Opportunities and Barriers for Skillful Subseasonal Prediction of East Asian Summer Precipitation
Fei Liu, Jiahui Zhou, B. Wang, Jeremy Cheuk‐Hin Leung, Deliang Chen, Zhongda Lin, In‐Sik Kang, Qingchen Chao, Zongjian Ke, Ke Fan, Boqi Liu, Gang Huang, Pang‐Chi Hsu, Wenjie Dong
Abstract
Abstract Accurate subseasonal (2–8 weeks) prediction of monsoon precipitation is crucial for mitigating flood and heatwave disasters caused by intraseasonal variability (ISV). However, current state-of-the-art subseasonal-to-seasonal (S2S) models have limited prediction skills beyond 1 week when predicting weekly precipitation. Our findings suggest that predictability primarily arises from strong ISV events, and the prediction skills for ISV events depend on the propagation stability of preceding signals, regardless of models.
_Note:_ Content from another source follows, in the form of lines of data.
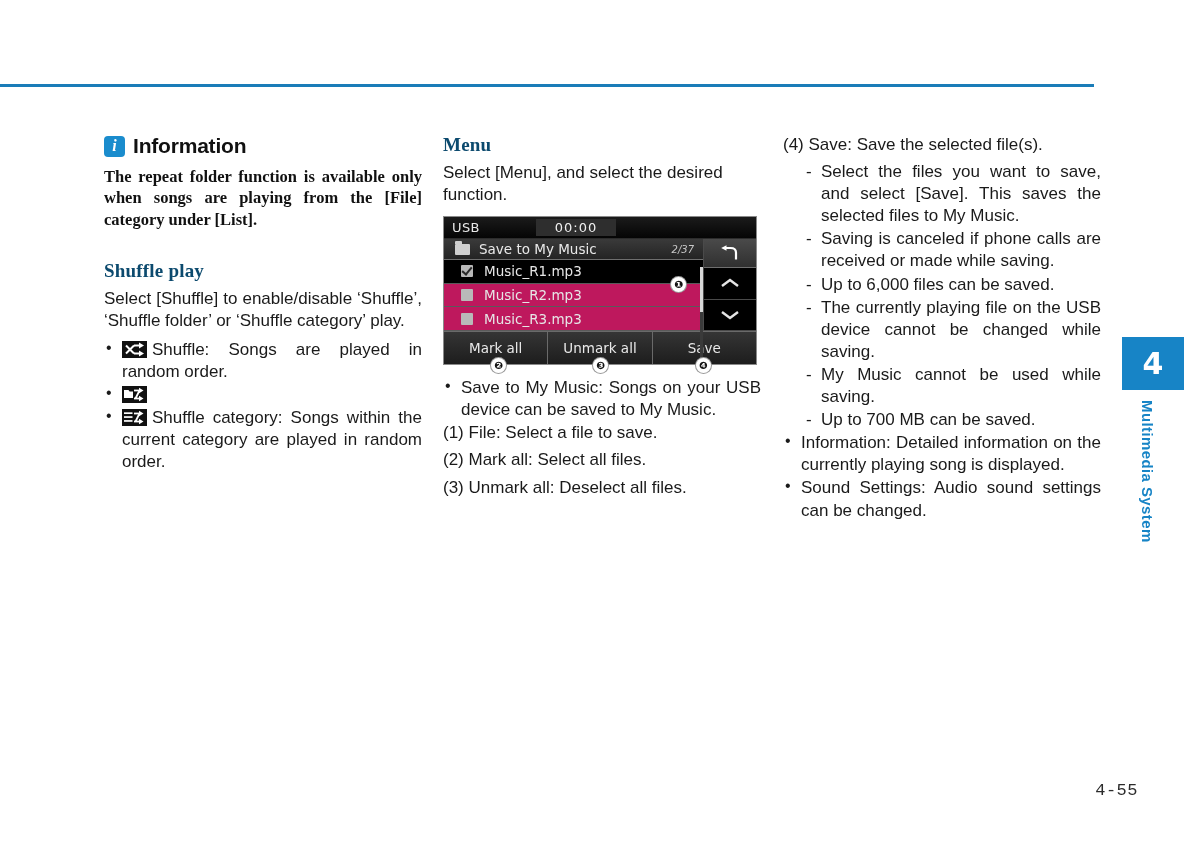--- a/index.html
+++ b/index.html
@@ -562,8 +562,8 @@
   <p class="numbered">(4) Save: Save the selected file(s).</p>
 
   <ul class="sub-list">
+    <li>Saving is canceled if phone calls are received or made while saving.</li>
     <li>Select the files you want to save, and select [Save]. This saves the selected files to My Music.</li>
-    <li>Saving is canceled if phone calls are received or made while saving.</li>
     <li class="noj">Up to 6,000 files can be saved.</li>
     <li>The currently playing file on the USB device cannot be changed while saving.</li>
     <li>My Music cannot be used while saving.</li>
This allows us to identify opportunities and barriers (OBs) within S2S models, clarifying what the models can and cannot achieve in ISV event prediction. Focusing on the complex East Asian summer monsoon (EASM), we discover that stable propagation of Eurasian and tropical atmospheric wave trains toward East Asia serves as an opportunity. This opportunity offers a 1-week leading prediction skill of up to 0.85 and skillful prediction up to 13 days ahead for 43% of all ISV events. However, the Tibetan Plateau barrier highlights the limitation of EASM predictability. Identifying these OBs will help us gain confidence in making more accurate subseasonal prediction. Significance Statement Accurate subseasonal prediction (2–8 weeks) is urgently needed to facilitate effective disaster prevention, application of renewable energy, logistical planning, agricultural production, and decision-making. Current scientific research and practical applications typically focus on predicting all ISV events, which renders the low-average prediction skill relatively less helpful. In response, we propose an innovative idea for performing subseasonal prediction: predicting only what the models can accurately predict. The central idea is to identify the types of ISV events in which the model exhibits high prediction skills (opportunities) and those where the model’s skills are limited (barriers). Compared to the average forecast skill of all events, accurate predictions of specific events can be more beneficial to us.